Ferreira will have observed some defensive problems in the Chelsea side, where left wing back Marcos Alonso looked vulnerable in the second half against Al Hilal. This is something Palmeiras can exploit. They made their case in Tuesday’s win over Al Ahly of Egypt. The South American champions showed that they have a wider attacking repertoire than a year ago, when they came fourth in the Club World Cup without as much as creating a chance.
The return of club idol Dudu has something to do with it. Skilful and subtle, he sealed Tuesday’s win over the CAF Champions League winners with a goal that came from a run down that very flank. He also set up the opening goal — a succinct summary of how the team have improved. Last year Palmeiras used Luiz Adriano as a conventional centre forward. He is a fine player, but he was frustratingly under-used in a team that defends so deep.
In his absence, they now field Dudu with Rony — quick little strikers who will hope to get in between Tuchel’s formation of three centre-backs. They can also draw the defenders out wide, leaving space for Raphael Veiga to run in behind them. Veiga, who scored that first goal on Tuesday from a Dudu assist, has been the team’s most improved player. The way the team is now set up requires him to get into the opposing penalty area, and he has responded in style. Many are calling for the attacking midfielder to be given a chance in the Brazil national team. If he can shine against Chelsea, those calls will be very hard for coach Tite to ignore.
Abel Ferreira, though, is well aware that the key battles will be fought at the other end of the field. His team coped with the firepower of Flamengo and Atletico Mineiro. Now can they cope with Romulo Lukaku and company? Before the game there is no way of knowing. Last year Palmeiras were knocked out in the semifinals by Mexican side Tigres UANL and did not face Bayern Munich, the then-champions of Europe. Back in November the final of the Libertadores was settled by a glaring error by Flamengo midfielder Andreas Pereira at a time when it seemed that Palmeiras were happy to hold on for penalties.
It could be significant that, until that game, Palmeiras had a very bad record against Flamengo, as if the deep defence model lost some of its solidity when up against the extra individual talent of this opponent. The Palmeiras defence is marshalled by Gustavo Gomez, a Paraguayan who is widely considered the best centre back in Brazil. As with some of the other big names of Brazilian club football, he failed to make the grade in Europe, joining Palmeiras in 2018 after an unsuccessful spell with AC Milan. He and his fellow defenders had some awkward moments in the closing stages against Al Ahly, even after their opponents had a man sent off. He will have to hold firm under pressure — and Palmeiras will also be looking for something special from Weverton, their outstanding goalkeeper.
Brazil’s last line of defence in the 2016 Olympics, Weverton has since graduated to the senior squad. Tite rates him as highly as Alisson and Ederson, and he has played in four of the current crop of World Cup qualifiers. In the final of the Libertadores, he made an uncharacteristic error, getting his positioning wrong and being beaten at the near post.
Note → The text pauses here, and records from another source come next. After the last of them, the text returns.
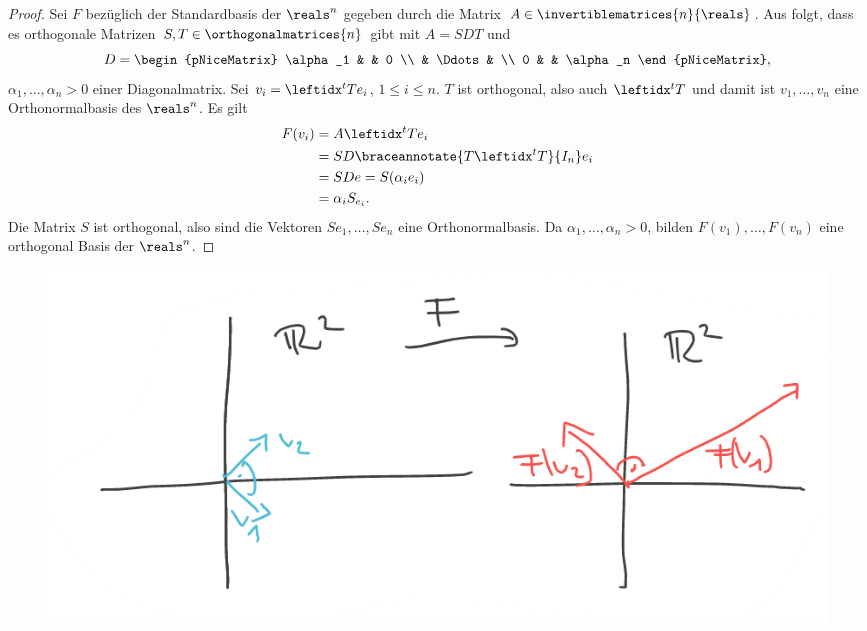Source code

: \begin{proof}
  Sei \( F \) bezüglich der Standardbasis der \( \reals^n \) gegeben durch die Matrix \( A\in \invertiblematrices{n}{\reals} \). Aus  folgt, dass es orthogonale Matrizen \( S,T\in \orthogonalmatrices{n} \) gibt mit \( A=SDT \) und
  \begin{equation*}
    D=\begin{pNiceMatrix}
      \alpha_1 &  & 0 \\
       & \Ddots &  \\
      0 &  & \alpha_n
    \end{pNiceMatrix},
  \end{equation*}
  \( \alpha_1,\dotsc,\alpha_n>0 \) einer Diagonalmatrix. Sei \( v_i=\transpose{T}e_i \), \( 1\leq i\leq n \). \( T \) ist orthogonal, also auch \( \transpose{T} \) und damit ist \( v_1,\dotsc,v_n \) eine Orthonormalbasis des \( \reals^n \). Es gilt
  \begin{align*}
    F(v_i)&=A\transpose{T}e_i\\
    &=SD\braceannotate{T\transpose{T}}{I_n}e_i\\
    &=SDe=S(\alpha_i e_i)\\
    &=\alpha_i S_{e_i}.
  \end{align*}
  Die Matrix \( S \) ist orthogonal, also sind die Vektoren \( Se_1,\dotsc,Se_n \) eine Orthonormalbasis. Da \( \alpha_1,\dotsc,\alpha_n>0 \), bilden \( F(v_1),\dotsc,F(v_n) \) eine orthogonal Basis der \( \reals^n \).
\end{proof}
\begin{beispiel*}
  \phantom{Ein Beispiel}
  \begin{figure}[H]
    \centering
    \includegraphics[width=0.5\linewidth]{figures/orthonormalbasis_auf_orthogonalbasis}
    \label{fig:orthonormalbasis_auf_orthogonalbasis}
  \end{figure}
\end{beispiel*}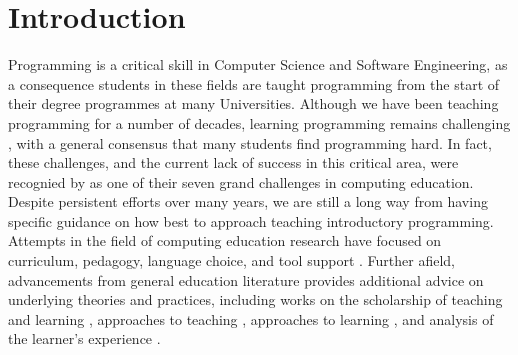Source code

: 
\chapter{Introduction} %
\label{cha:introduction}


Programming is a critical skill in Computer Science and Software Engineering, as a consequence students in these fields are taught programming from the start of their degree programmes at many Universities. Although we have been teaching programming for a number of decades, learning programming remains challenging \cite{Jenkins:2002,Lister:2004,McCracken:2001,Ragonis:2007,Robins:2003,Rountree:2002,Renumol:2010,Wiedenbeck:2005}, with a general consensus that many students find programming hard. In fact, these challenges, and the current lack of success in this critical area, were recognied by \citet{McGettrick:2005} as one of their seven grand challenges in computing education. Despite persistent efforts over many years, we are still a long way from having specific guidance on how best to approach teaching introductory programming. Attempts in the field of computing education research have focused on curriculum, pedagogy, language choice, and tool support \cite{Pears:2007}. Further afield, advancements from general education literature provides additional advice on underlying theories and practices, including works on the scholarship of teaching and learning \cite{Boyer:1990}, approaches to teaching \cite{Martin:2000}, approaches to learning \cite{Marton:1976a,Marton:1984,Entwistle:1991,Trigwell:1991,Trigwell:1999}, and analysis of the learner's experience \cite{Marton:1997}. 


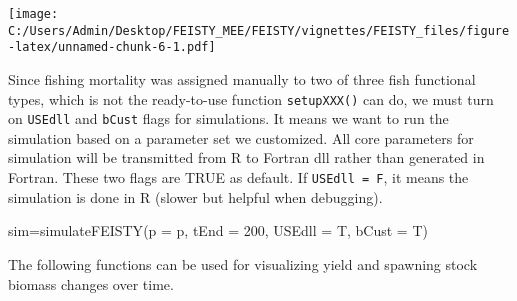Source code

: \documentclass[
]{article}
\newenvironment{Shaded}{\begin{snugshade}}{\end{snugshade}}
\newcommand{\AttributeTok}[1]{\textcolor[rgb]{0.77,0.63,0.00}{#1}}
\newcommand{\CommentTok}[1]{\textcolor[rgb]{0.56,0.35,0.01}{\textit{#1}}}
\newcommand{\ConstantTok}[1]{\textcolor[rgb]{0.00,0.00,0.00}{#1}}
\newcommand{\DecValTok}[1]{\textcolor[rgb]{0.00,0.00,0.81}{#1}}
\newcommand{\FunctionTok}[1]{\textcolor[rgb]{0.00,0.00,0.00}{#1}}
\newcommand{\NormalTok}[1]{#1}
\newcommand{\OtherTok}[1]{\textcolor[rgb]{0.56,0.35,0.01}{#1}}
\newcommand{\SpecialCharTok}[1]{\textcolor[rgb]{0.00,0.00,0.00}{#1}}
\newcommand{\StringTok}[1]{\textcolor[rgb]{0.31,0.60,0.02}{#1}}
\begin{document}
\begin{Shaded}
\end{Shaded}

\texttt{[image: C:/Users/Admin/Desktop/FEISTY\_MEE/FEISTY/vignettes/FEISTY\_files/figure-latex/unnamed-chunk-6-1.pdf]}

Since fishing mortality was assigned manually to two of three fish
functional types, which is not the ready-to-use function
\texttt{setupXXX()} can do, we must turn on \texttt{USEdll} and
\texttt{bCust} flags for simulations. It means we want to run the
simulation based on a parameter set we customized. All core parameters
for simulation will be transmitted from R to Fortran dll rather than
generated in Fortran. These two flags are TRUE as default. If
\texttt{USEdll\ =\ F}, it means the simulation is done in R (slower but
helpful when debugging).

\begin{Shaded}
\begin{Highlighting}[]
\NormalTok{sim}\OtherTok{=}\FunctionTok{simulateFEISTY}\NormalTok{(}\AttributeTok{p =}\NormalTok{ p, }\AttributeTok{tEnd =} \DecValTok{200}\NormalTok{, }\AttributeTok{USEdll =}\NormalTok{ T, }\AttributeTok{bCust =}\NormalTok{ T)}
\end{Highlighting}
\end{Shaded}

The following functions can be used for visualizing yield and spawning
stock biomass changes over time.
\end{document}
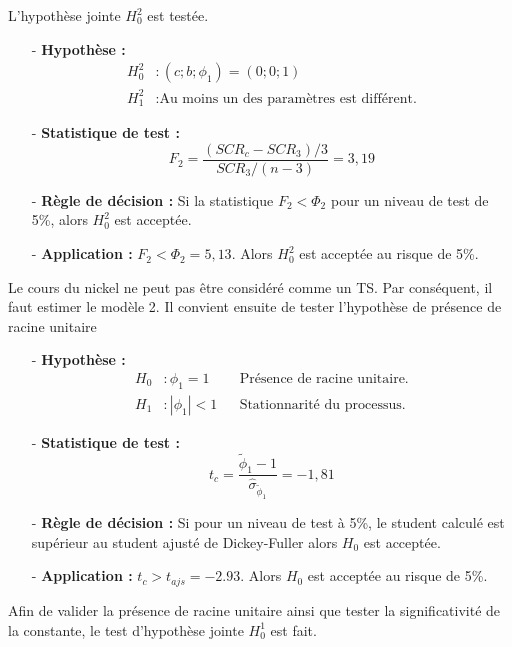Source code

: %
L'hypothèse jointe $H_{0}^{2}$ est testée.
%
\begin{itemize}
\item[-]\textbf{Hypothèse :} 
\begin{equation*}
    \begin{split}
        H_{0}^{2} &: (c; b; \phi_{1}) = (0;0;1)\\
        H_{1}^{2} &: \text{Au moins un des paramètres est différent.}
    \end{split}
\end{equation*}
\item[-]\textbf{Statistique de test :}
\begin{equation*}
    F_{2} = \frac{(SCR_{c} - SCR_{3})/3}{SCR_{3}/(n-3)} = 3,19
\end{equation*}
\item[-]\textbf{Règle de décision :}  Si la statistique $F_{2} < \Phi_{2}$ pour un niveau de test de 5\%, alors $H_{0}^{2}$ est acceptée.
\item[-]\textbf{Application :} $F_{2} < \Phi_{2} = 5,13 $. Alors $H_{0}^{2}$ est acceptée au risque de 5\%. 
\end{itemize}
%
Le cours du nickel ne peut pas être considéré comme un TS. Par conséquent, il faut estimer le modèle 2. Il convient ensuite de tester l'hypothèse de présence de racine
unitaire
%
\begin{itemize}
\item[-]\textbf{ Hypothèse :} 
\begin{align*}
        H_{0} &: \phi_{1} = 1  & &\text{Présence de racine unitaire.}\\
        H_{1} &:|\phi_{1}| < 1   &  &\text{Stationnarité du processus.}
\end{align*}
\item[-]\textbf{Statistique de test :} 
\begin{equation*}
    t_{c} = \frac{\tilde{\phi}_{1}- 1}{\hat{\sigma}_{\tilde{\phi}_{1}}} = -1,81
\end{equation*}
\item[-]\textbf{Règle de décision :} Si pour un niveau de test à 5\%, le student calculé est supérieur au student ajusté de Dickey-Fuller alors $H_{0}$ est acceptée.
\item[-]\textbf{Application :} $t_{c} > t_{ajs} = -2.93$. Alors $H_{0}$ est acceptée au risque de 5\%.
\end{itemize}
%
Afin de valider la présence de racine unitaire ainsi que tester la significativité de la constante, le test d'hypothèse jointe $H_{0}^{1}$ est fait.

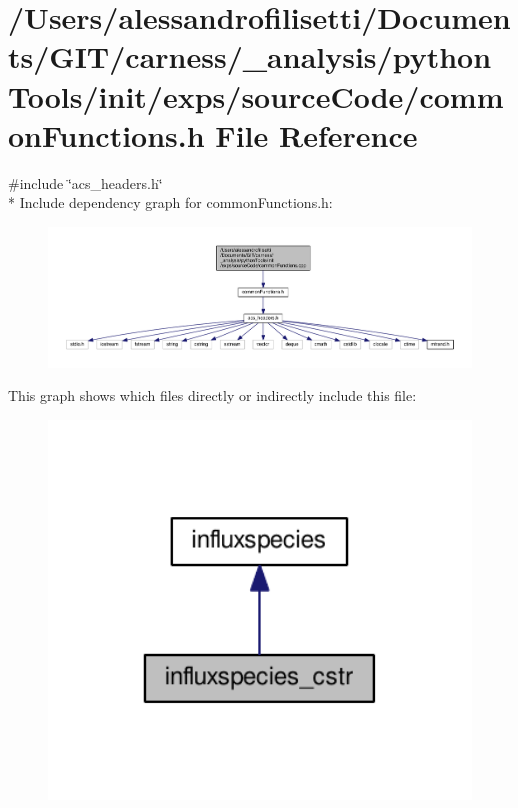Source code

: \hypertarget{a00058}{\section{/\-Users/alessandrofilisetti/\-Documents/\-G\-I\-T/carness/\-\_\-analysis/python\-Tools/init/exps/source\-Code/common\-Functions.h File Reference}
\label{a00058}
}
{\ttfamily \#include \char`\"{}acs\-\_\-headers.\-h\char`\"{}}\\*
Include dependency graph for common\-Functions.\-h\-:
\nopagebreak
\begin{figure}[H]
\begin{center}
\leavevmode
\includegraphics[width=350pt]{a00172}
\end{center}
\end{figure}
This graph shows which files directly or indirectly include this file\-:
\nopagebreak
\begin{figure}[H]
\begin{center}
\leavevmode
\includegraphics[width=350pt]{a00173}
\end{center}
\end{figure}
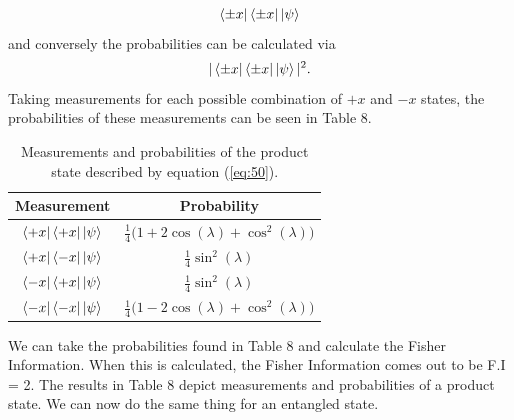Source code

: \documentclass[twocolumn]{article}
\begin{document}
\begin{equation} \label{eq:53}
\bra{\pm x}\bra{\pm x}\ket{\psi}
\end{equation}
and conversely the probabilities can be calculated via
\begin{equation} \label{eq:54}
|\bra{\pm x}\bra{\pm x}\ket{\psi}|^2.
\end{equation}
Taking measurements for each possible combination of $+x$ and $-x$ states, the probabilities of these measurements can be seen in Table 8.
\begin{table}[h!]
\begin{center}
\begin{tabular}{ |c|c| }
\hline Measurement & Probability \\
\hline $\bra{+x}\bra{+x}\ket{\psi}$ & $\frac{1}{4}\big(1+2\cos{(\lambda)}+\cos^2{(\lambda)}\big)$ \\
\hline $\bra{+x}\bra{-x}\ket{\psi}$ & $\frac{1}{4}\sin^2{(\lambda)}$ \\
\hline $\bra{-x}\bra{+x}\ket{\psi}$ & $\frac{1}{4}\sin^2{(\lambda)}$ \\
\hline $\bra{-x}\bra{-x}\ket{\psi}$ & $\frac{1}{4}\big(1-2\cos{(\lambda)}+\cos^2{(\lambda)}\big)$ \\
\hline
\end{tabular}
\caption{Measurements and probabilities of the product state described by equation (\ref{eq:50}).}
\end{center}
\end{table} 
\newline
We can take the probabilities found in Table 8 and calculate the Fisher Information. When this is calculated, the Fisher Information comes out to be F.I = 2. The results in Table 8 depict measurements and probabilities of a product state. We can now do the same thing for an entangled state.
\end{document}
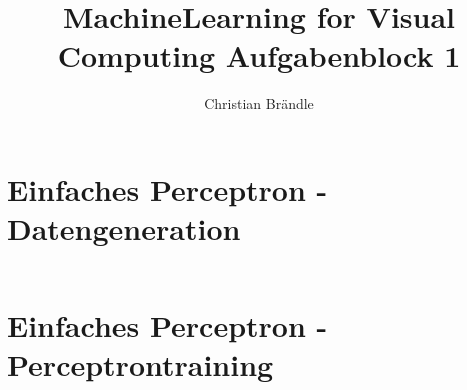\documentclass[]{report}
\title{MachineLearning for Visual Computing Aufgabenblock 1}
\author{Christian Br\"andle}
\begin{document}
\maketitle

\begin{abstract}
\end{abstract}

\section{Einfaches Perceptron - Datengeneration}

\begin{tabular}{| l | l |}


\end{tabular}

\section{Einfaches Perceptron - Perceptrontraining}
\end{document}
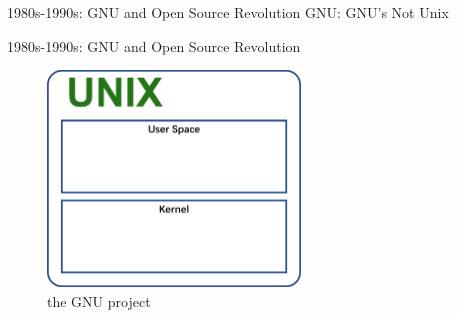 \documentclass{beamer}
\begin{document}
\begin{frame}[t]{1980s-1990s: GNU and Open Source Revolution}
    \vspace{7em}
    \centering
    \Huge
    GNU: GNU's Not Unix
\end{frame}

\begin{frame}[t]{1980s-1990s: GNU and Open Source Revolution}
    \begin{figure}
        \includegraphics[width=0.6\textwidth]{images/gnu1.png}
        \caption{the GNU project}
    \end{figure}
\end{frame}
\end{document}
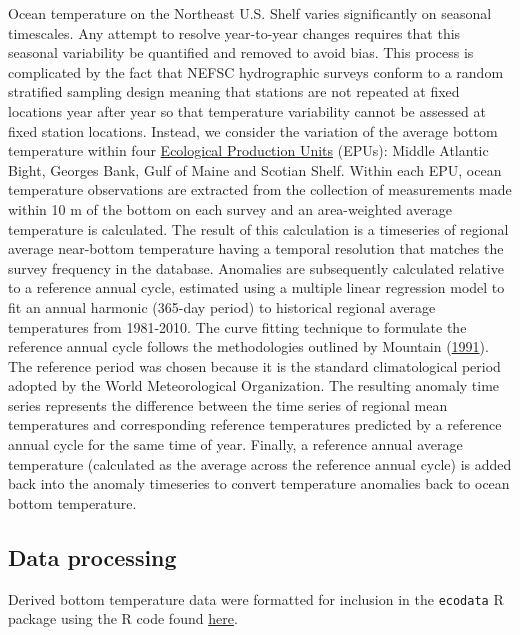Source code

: \documentclass[
]{book}
\begin{document}
Ocean temperature on the Northeast U.S. Shelf varies significantly on seasonal timescales. Any attempt to resolve year-to-year changes requires that this seasonal variability be quantified and removed to avoid bias. This process is complicated by the fact that NEFSC hydrographic surveys conform to a random stratified sampling design meaning that stations are not repeated at fixed locations year after year so that temperature variability cannot be assessed at fixed station locations. Instead, we consider the variation of the average bottom temperature within four \protect\hyperlink{epu}{Ecological Production Units} (EPUs): Middle Atlantic Bight, Georges Bank, Gulf of Maine and Scotian Shelf. Within each EPU, ocean temperature observations are extracted from the collection of measurements made within 10 m of the bottom on each survey and an area-weighted average temperature is calculated. The result of this calculation is a timeseries of regional average near-bottom temperature having a temporal resolution that matches the survey frequency in the database. Anomalies are subsequently calculated relative to a reference annual cycle, estimated using a multiple linear regression model to fit an annual harmonic (365-day period) to historical regional average temperatures from 1981-2010. The curve fitting technique to formulate the reference annual cycle follows the methodologies outlined by Mountain (\protect\hyperlink{ref-mountain1991}{1991}). The reference period was chosen because it is the standard climatological period adopted by the World Meteorological Organization. The resulting anomaly time series represents the difference between the time series of regional mean temperatures and corresponding reference temperatures predicted by a reference annual cycle for the same time of year. Finally, a reference annual average temperature (calculated as the average across the reference annual cycle) is added back into the anomaly timeseries to convert temperature anomalies back to ocean bottom temperature.

\hypertarget{data-processing-2}{%
\subsection{Data processing}\label{data-processing-2}}

Derived bottom temperature data were formatted for inclusion in the \texttt{ecodata} R package using the R code found \href{https://github.com/NOAA-EDAB/ecodata/blob/master/data-raw/get_bottom_temp.R}{here}.
\end{document}
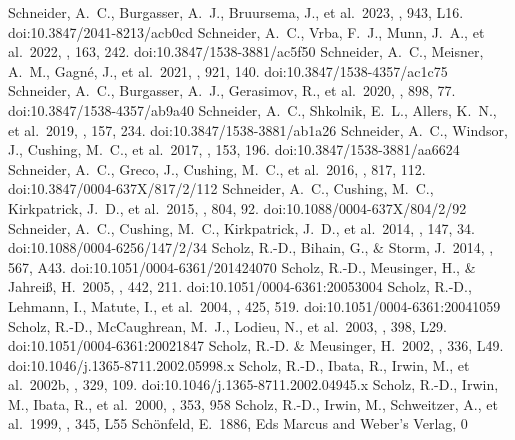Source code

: \documentclass[twocolumn,tighten,twocolappendix]{aastex631}
\begin{document}
\begin{thebibliography}{}
 Schneider, A.~C., Burgasser, A.~J., Bruursema, J., et al.\ 2023, \apjl, 943, L16. doi:10.3847/2041-8213/acb0cd
 Schneider, A.~C., Vrba, F.~J., Munn, J.~A., et al.\ 2022, \aj, 163, 242. doi:10.3847/1538-3881/ac5f50
 Schneider, A.~C., Meisner, A.~M., Gagn{\'e}, J., et al.\ 2021, \apj, 921, 140. doi:10.3847/1538-4357/ac1c75
 Schneider, A.~C., Burgasser, A.~J., Gerasimov, R., et al.\ 2020, \apj, 898, 77. doi:10.3847/1538-4357/ab9a40
 Schneider, A.~C., Shkolnik, E.~L., Allers, K.~N., et al.\ 2019, \aj, 157, 234. doi:10.3847/1538-3881/ab1a26
 Schneider, A.~C., Windsor, J., Cushing, M.~C., et al.\ 2017, \aj, 153, 196. doi:10.3847/1538-3881/aa6624
 Schneider, A.~C., Greco, J., Cushing, M.~C., et al.\ 2016, \apj, 817, 112. doi:10.3847/0004-637X/817/2/112
 Schneider, A.~C., Cushing, M.~C., Kirkpatrick, J.~D., et al.\ 2015, \apj, 804, 92. doi:10.1088/0004-637X/804/2/92
 Schneider, A.~C., Cushing, M.~C., Kirkpatrick, J.~D., et al.\ 2014, \aj, 147, 34. doi:10.1088/0004-6256/147/2/34
 Scholz, R.-D., Bihain, G., \& Storm, J.\ 2014, \aap, 567, A43. doi:10.1051/0004-6361/201424070
 Scholz, R.-D., Meusinger, H., \& Jahrei{\ss}, H.\ 2005, \aap, 442, 211. doi:10.1051/0004-6361:20053004
 Scholz, R.-D., Lehmann, I., Matute, I., et al.\ 2004, \aap, 425, 519. doi:10.1051/0004-6361:20041059
 Scholz, R.-D., McCaughrean, M.~J., Lodieu, N., et al.\ 2003, \aap, 398, L29. doi:10.1051/0004-6361:20021847
 Scholz, R.-D. \& Meusinger, H.\ 2002, \mnras, 336, L49. doi:10.1046/j.1365-8711.2002.05998.x
 Scholz, R.-D., Ibata, R., Irwin, M., et al.\ 2002b, \mnras, 329, 109. doi:10.1046/j.1365-8711.2002.04945.x
 Scholz, R.-D., Irwin, M., Ibata, R., et al.\ 2000, \aap, 353, 958
 Scholz, R.-D., Irwin, M., Schweitzer, A., et al.\ 1999, \aap, 345, L55
 Sch{\"o}nfeld, E.\ 1886, Eds Marcus and Weber's Verlag, 0

\end{thebibliography}
\end{document}
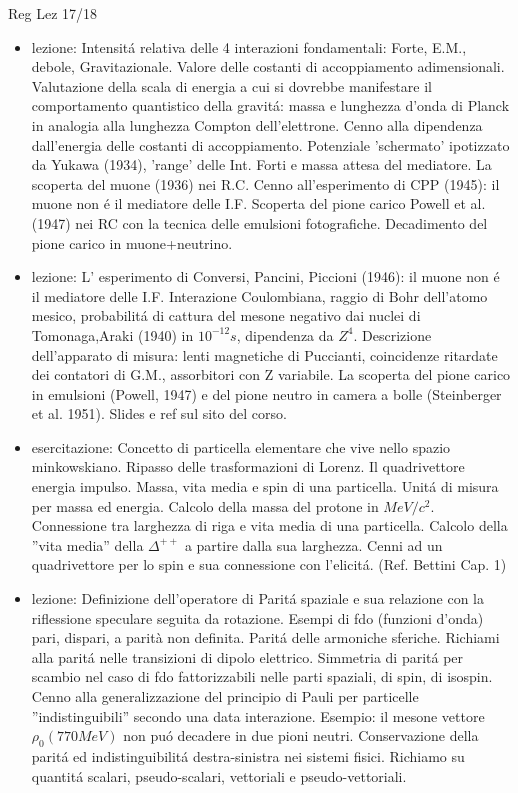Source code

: \begin{frame}[allowframebreaks]{Reg Lez 17/18}
\begin{itemize}
\item lezione: Intensit\'a relativa delle 4 interazioni fondamentali: Forte, E.M., debole, Gravitazionale. Valore delle costanti di accoppiamento adimensionali. Valutazione della scala di energia a cui si dovrebbe manifestare il comportamento quantistico della gravit\'a: massa e lunghezza d'onda di Planck in analogia alla lunghezza Compton dell'elettrone. Cenno alla dipendenza dall'energia delle costanti di accoppiamento. Potenziale 'schermato' ipotizzato da Yukawa (1934), 'range' delle Int. Forti e massa attesa del mediatore. La scoperta del muone (1936) nei R.C. Cenno all'esperimento di CPP (1945): il muone non \'e il mediatore delle I.F. Scoperta del pione carico Powell et al. (1947) nei RC con la tecnica delle emulsioni fotografiche. Decadimento del pione carico in muone+neutrino.

\item lezione: L' esperimento di Conversi, Pancini, Piccioni (1946): il muone non \'e il mediatore delle I.F. Interazione Coulombiana, raggio di Bohr dell'atomo mesico, probabilit\'a di cattura del mesone negativo dai nuclei di Tomonaga,Araki (1940) in $10^{-12}s$, dipendenza da $Z^4$. Descrizione dell'apparato di misura: lenti magnetiche di Puccianti, coincidenze ritardate dei contatori di G.M., assorbitori con Z variabile. La scoperta del pione carico in emulsioni (Powell, 1947) e del pione neutro in camera a bolle (Steinberger et al. 1951). Slides e ref sul sito del corso.

\item esercitazione: Concetto di particella elementare che vive nello spazio minkowskiano. Ripasso delle trasformazioni di Lorenz. Il quadrivettore energia impulso. Massa, vita media e spin di una particella. Unit\'a di misura per massa ed energia. Calcolo della massa del protone in $MeV/c^2$. Connessione tra larghezza di riga e vita media di una particella. Calcolo della ''vita media'' della $\Delta^{++}$ a partire dalla sua larghezza. Cenni ad un quadrivettore per lo spin e sua connessione con l'elicit\'a. (Ref. Bettini Cap. 1) 

\item lezione: Definizione dell'operatore di Parit\'a spaziale e sua relazione con la riflessione speculare seguita da rotazione. Esempi di fdo (funzioni d'onda) pari, dispari, a parità non definita.  Parit\'a delle armoniche sferiche. Richiami alla parit\'a nelle transizioni di dipolo elettrico. Simmetria di  parit\'a per scambio nel caso di fdo fattorizzabili nelle parti spaziali, di spin, di isospin. Cenno alla generalizzazione del principio di Pauli per particelle ''indistinguibili'' secondo una data interazione. Esempio: il mesone vettore $\rho_0(770 MeV)$ non pu\'o decadere in due pioni neutri. Conservazione della parit\'a ed indistinguibilit\'a destra-sinistra nei sistemi fisici. Richiamo su quantit\'a scalari, pseudo-scalari, vettoriali e pseudo-vettoriali.


\end{itemize}
\end{frame}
There was an even more glaring error on Tuesday, when he dropped a routine shot and seemed to have given a goal away — only to be reprieved by the offside flag. There were also a couple of times when he stayed on his line for crosses that he would usually collect. It is hard to imagine a keeper of his quality making mistakes in three consecutive big games.
If he can find his best form — as Cassio of Corinthians did in a man of the match display against Chelsea in 2012 — then it may yet be the year of the pig.